>>>
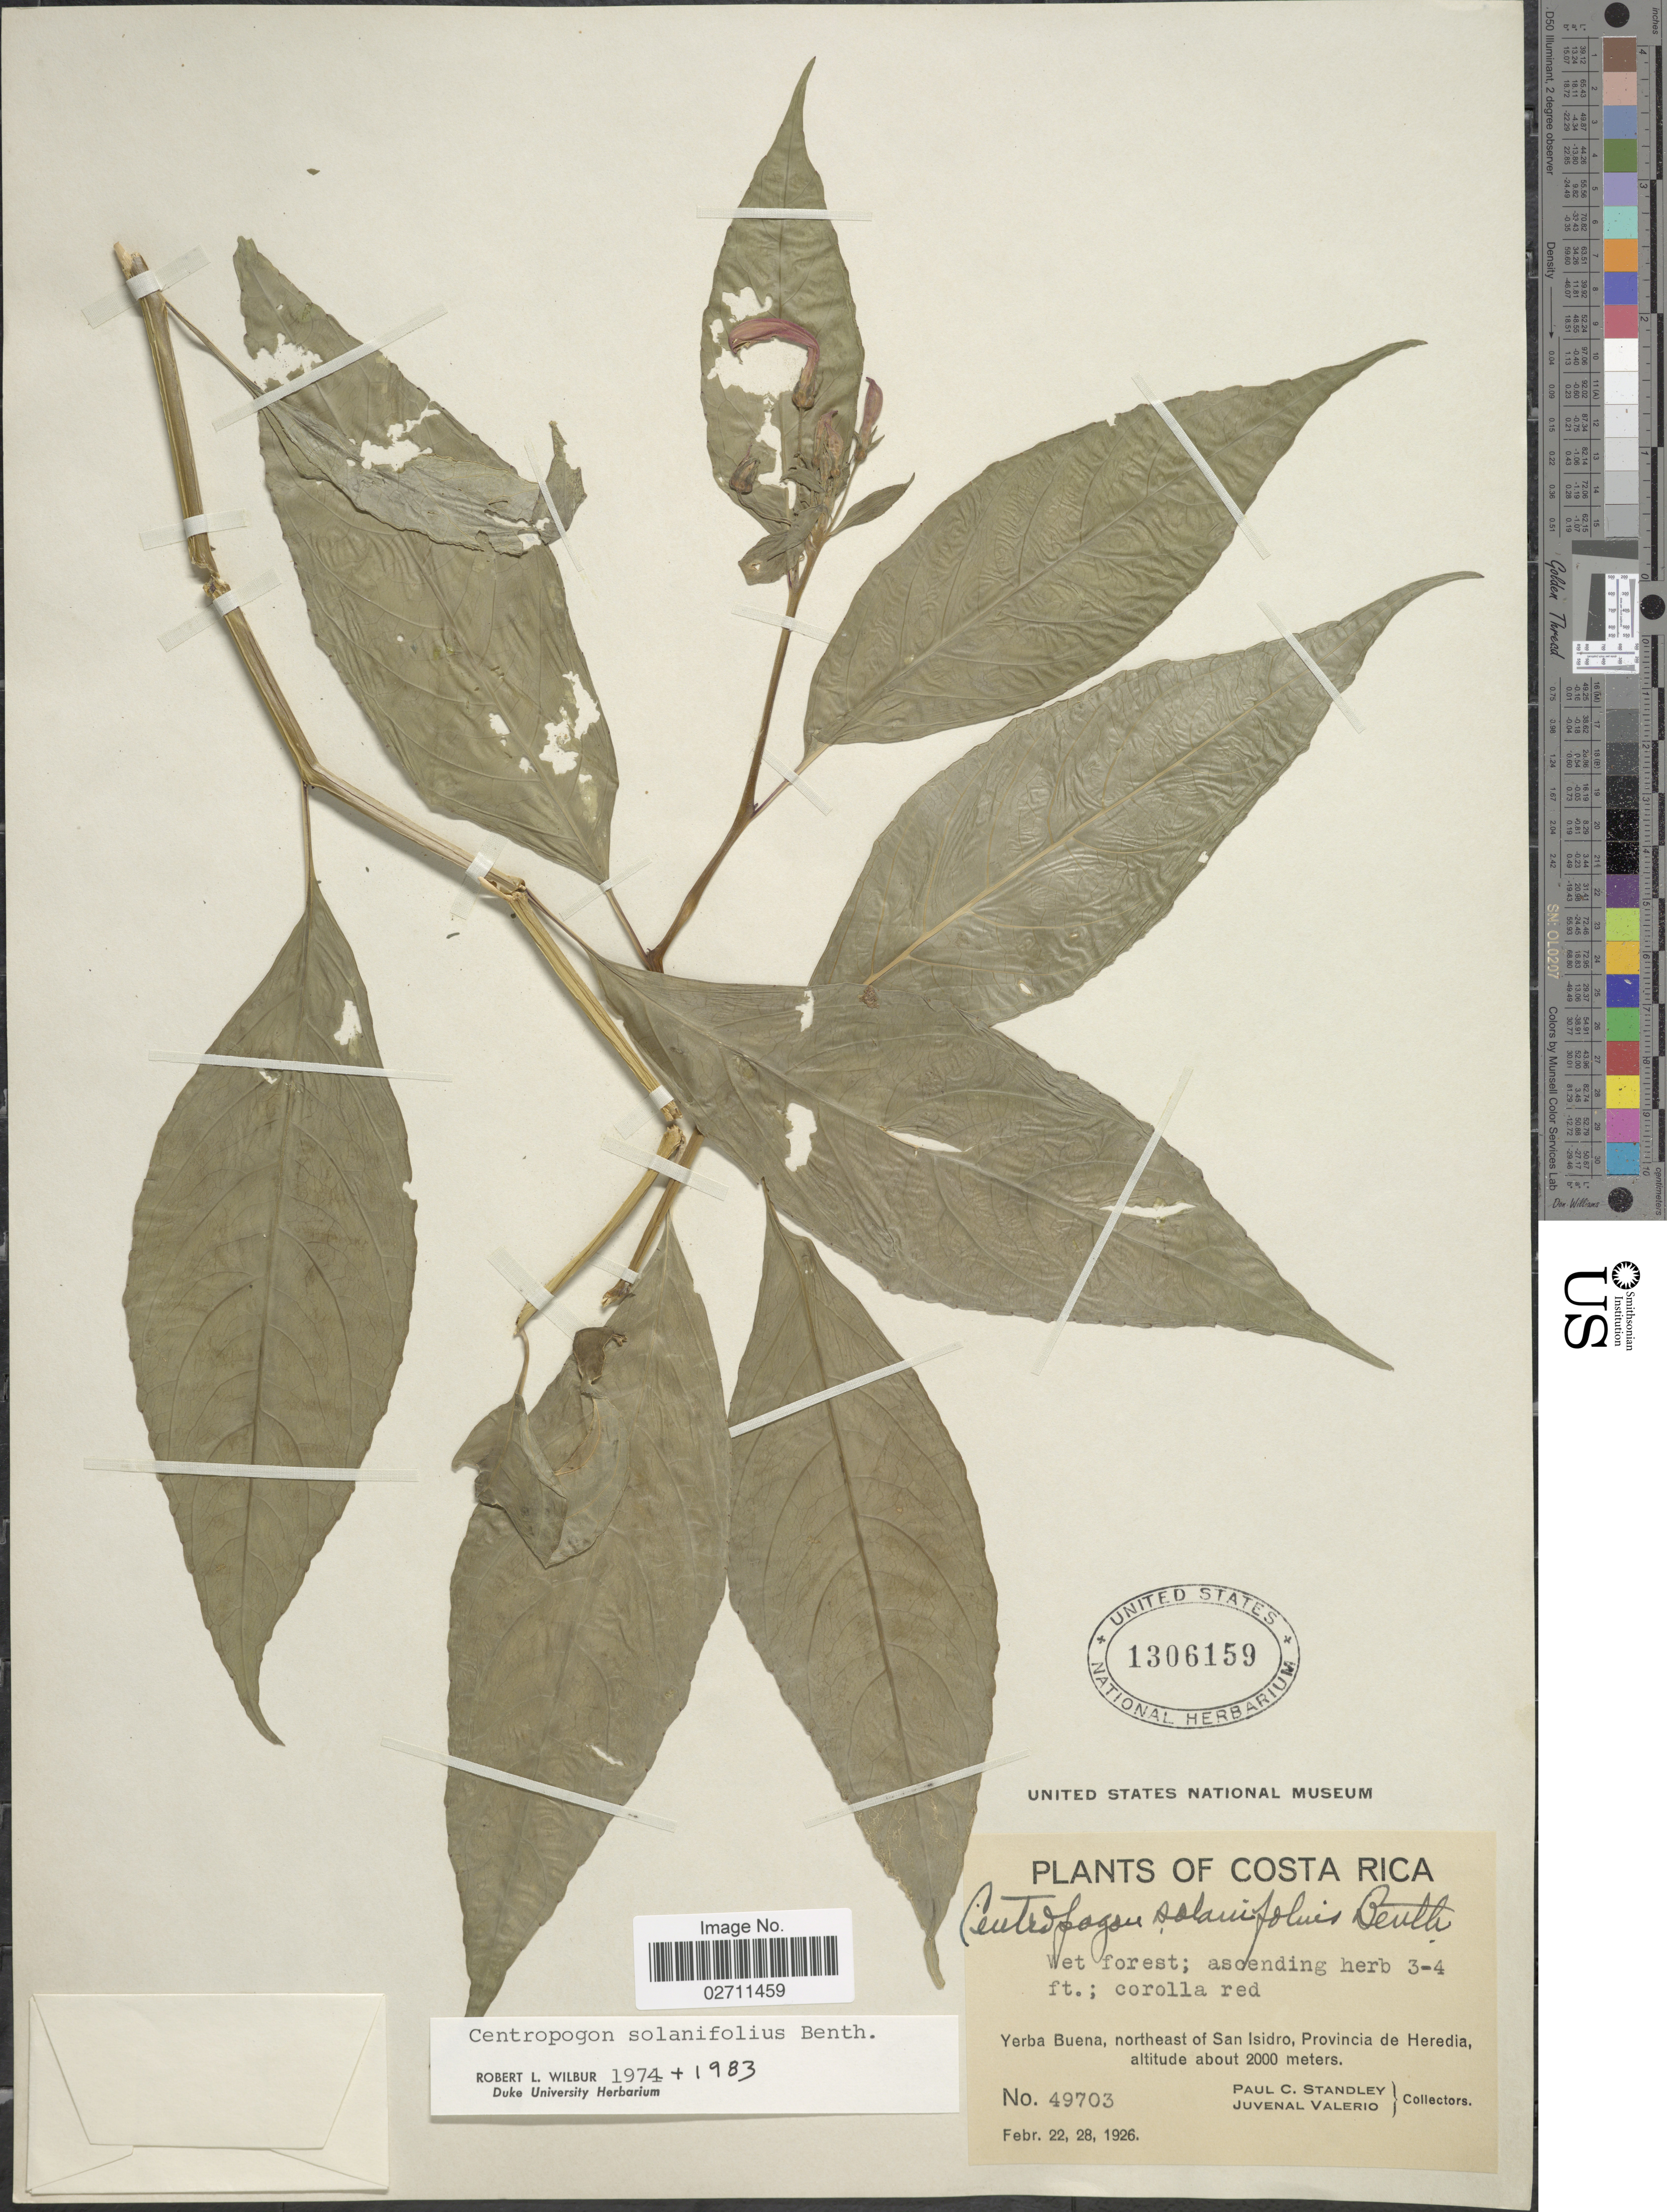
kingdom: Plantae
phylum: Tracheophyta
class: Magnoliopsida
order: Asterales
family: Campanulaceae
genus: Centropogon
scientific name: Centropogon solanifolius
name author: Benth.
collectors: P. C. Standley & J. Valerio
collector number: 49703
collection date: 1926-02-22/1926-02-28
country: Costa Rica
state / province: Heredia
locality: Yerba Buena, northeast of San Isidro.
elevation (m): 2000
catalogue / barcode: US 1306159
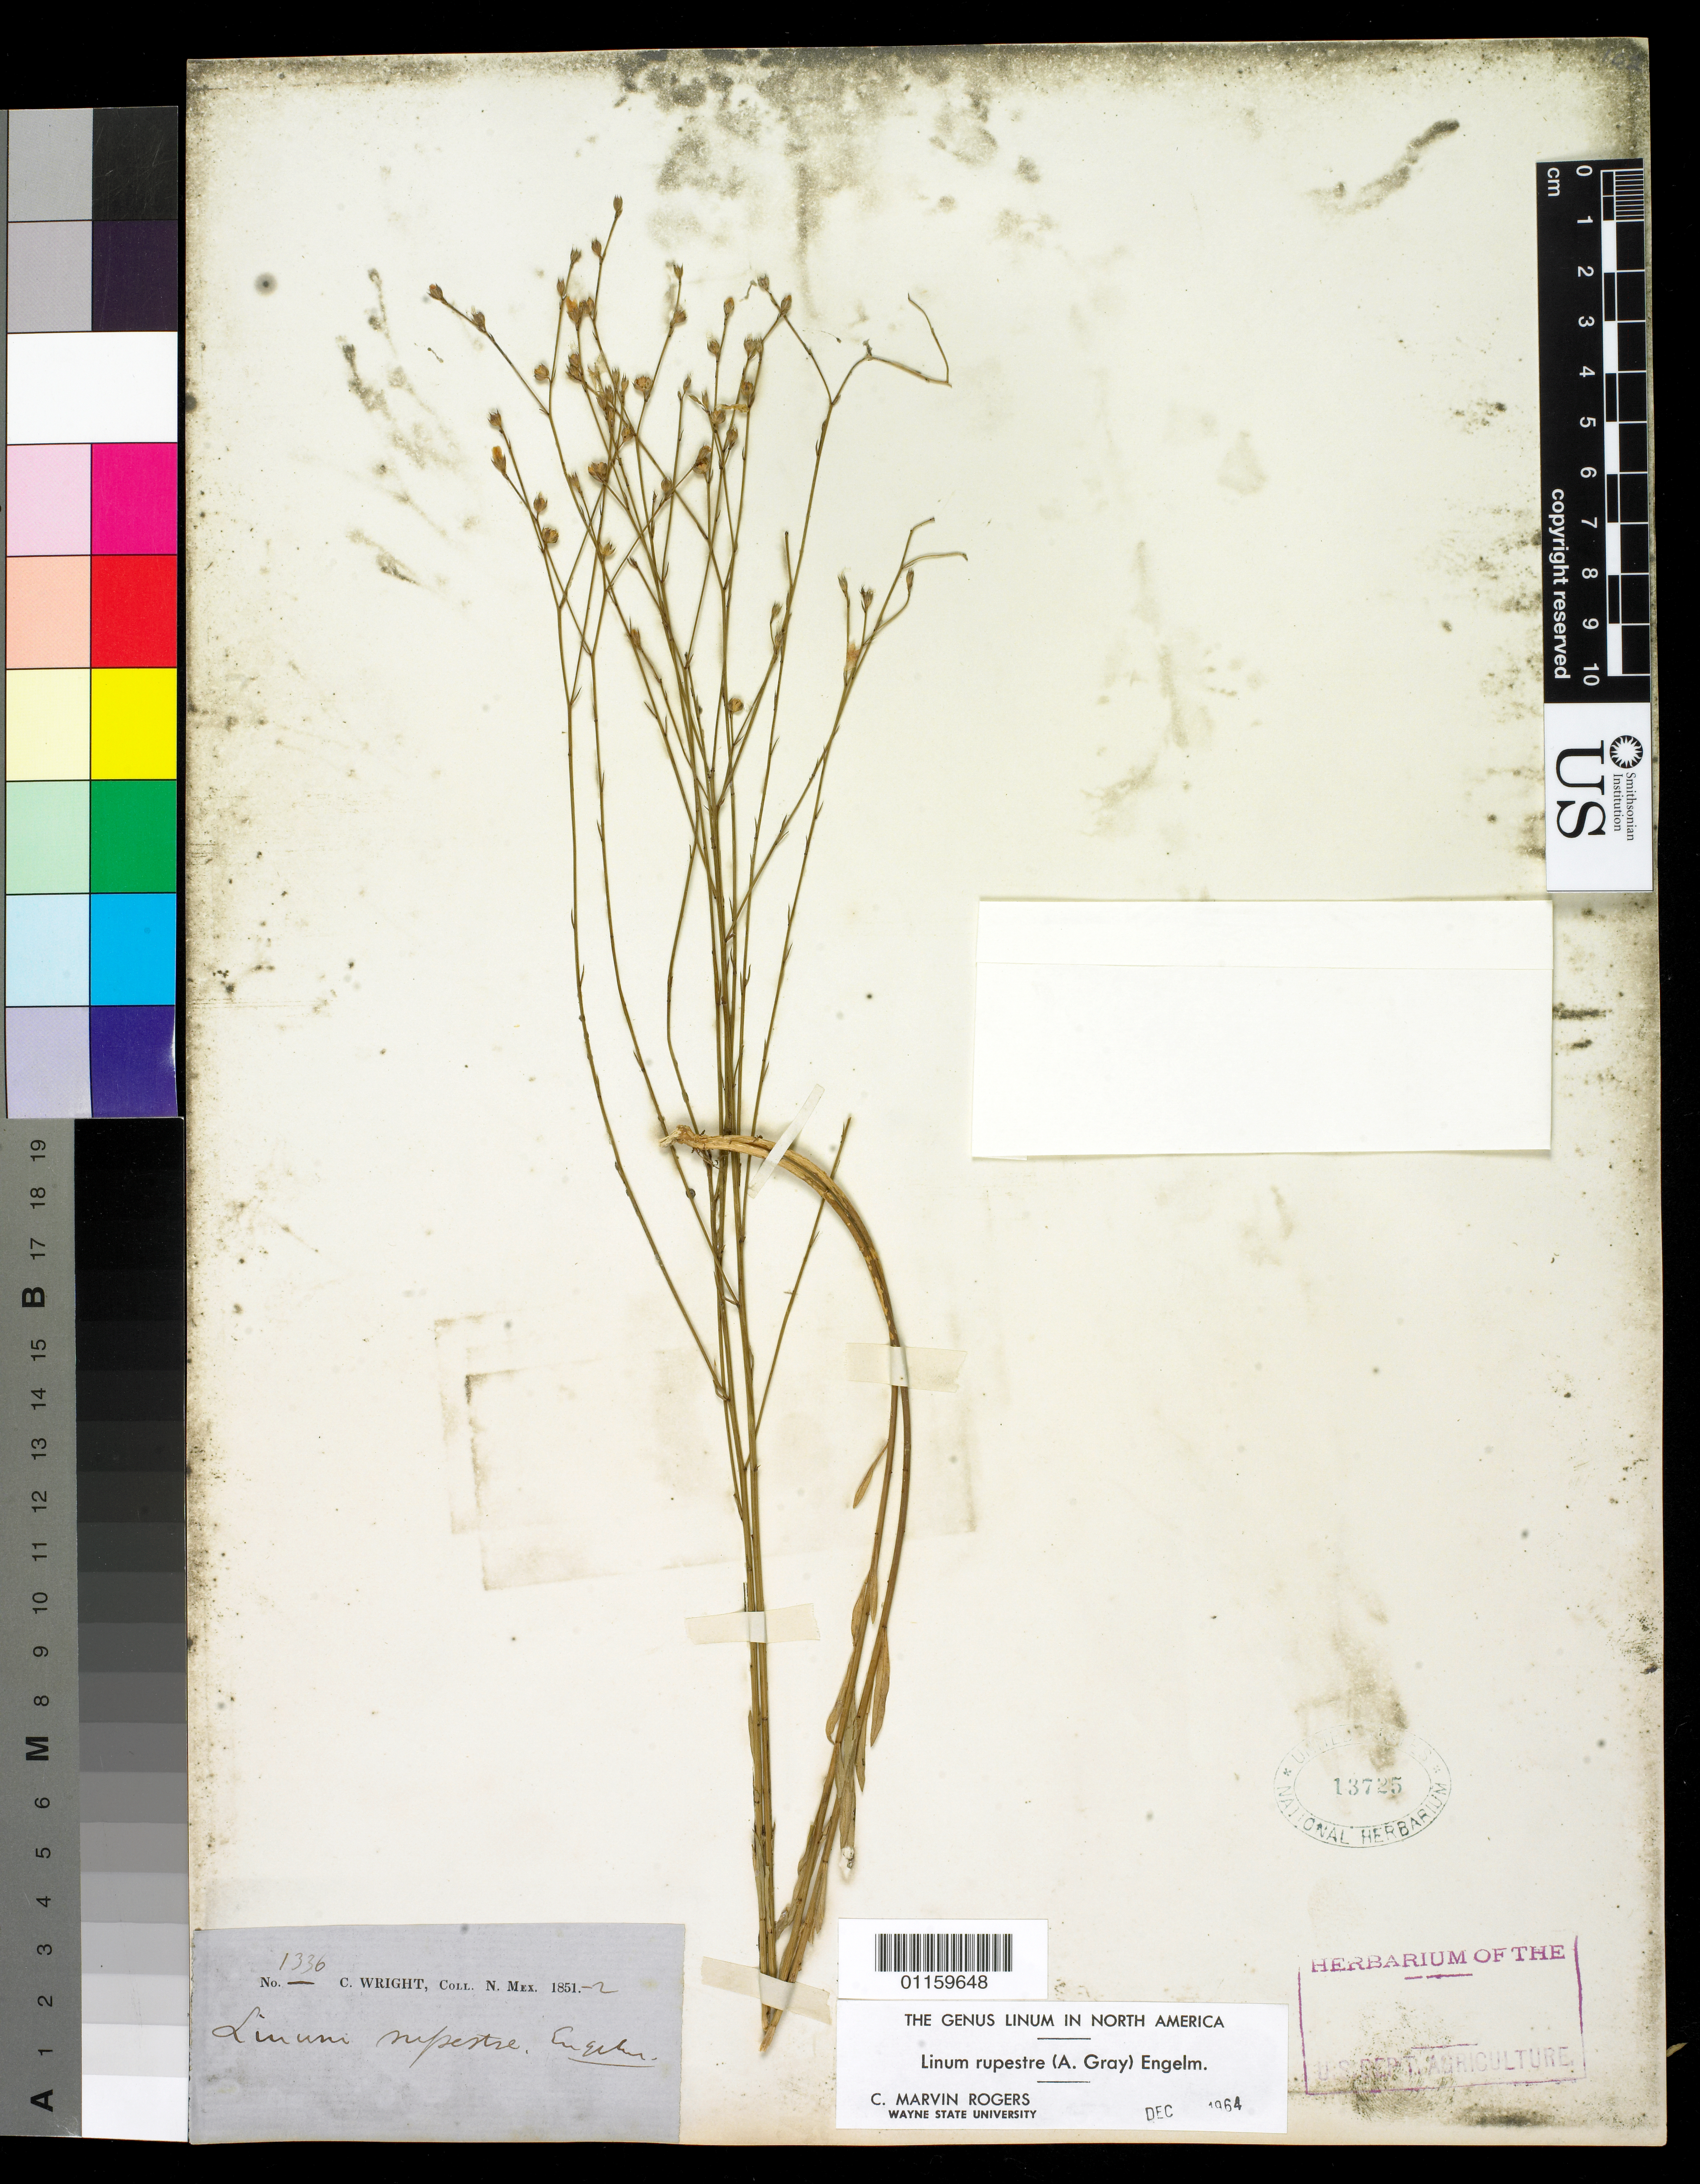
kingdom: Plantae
<<<
» TASK TO CARRY OUT
Lay out every line of the records above as a Markdown table with two columns, Row and Record line, and skip any blank lines. Leave the pictures out of the table.

» ANSWER TO THE PROBLEM
| Row | Record line |
|---|---|
| 1 | kingdom: Plantae |
| 2 | phylum: Tracheophyta |
| 3 | class: Magnoliopsida |
| 4 | order: Asterales |
| 5 | family: Campanulaceae |
| 6 | genus: Centropogon |
| 7 | scientific name: Centropogon solanifolius |
| 8 | name author: Benth. |
| 9 | collectors: P. C. Standley & J. Valerio |
| 10 | collector number: 49703 |
| 11 | collection date: 1926-02-22/1926-02-28 |
| 12 | country: Costa Rica |
| 13 | state / province: Heredia |
| 14 | locality: Yerba Buena, northeast of San Isidro. |
| 15 | elevation (m): 2000 |
| 16 | catalogue / barcode: US 1306159 |
| 17 | kingdom: Plantae |